*** Available records Section Begins ***

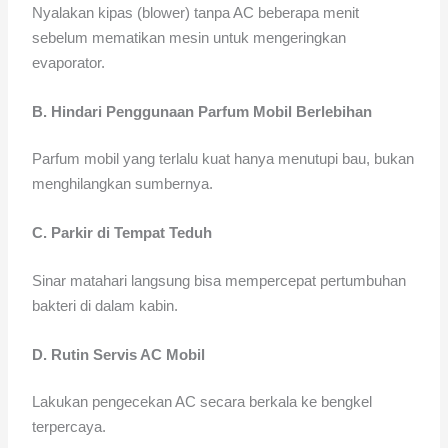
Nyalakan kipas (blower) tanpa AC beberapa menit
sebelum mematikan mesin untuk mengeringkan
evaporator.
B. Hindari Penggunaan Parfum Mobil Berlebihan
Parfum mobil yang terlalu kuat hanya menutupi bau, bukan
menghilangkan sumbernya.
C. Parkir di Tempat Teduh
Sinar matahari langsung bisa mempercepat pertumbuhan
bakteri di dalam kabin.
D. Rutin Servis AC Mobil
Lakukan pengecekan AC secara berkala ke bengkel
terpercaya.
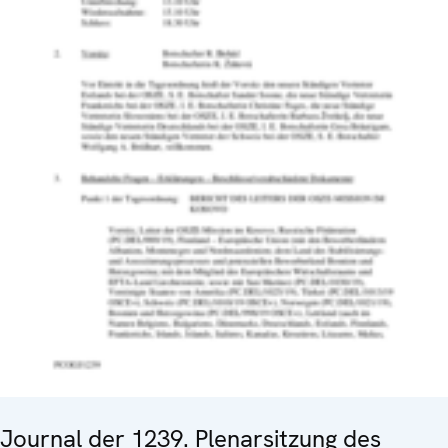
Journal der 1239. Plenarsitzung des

*** Available records Section Ends ***

→ **Exercise objective**
Search the listing for the word "Parfum", and copy every line in which it is found.

→ **Solution for this exercise**
B. Hindari Penggunaan Parfum Mobil Berlebihan
Parfum mobil yang terlalu kuat hanya menutupi bau, bukan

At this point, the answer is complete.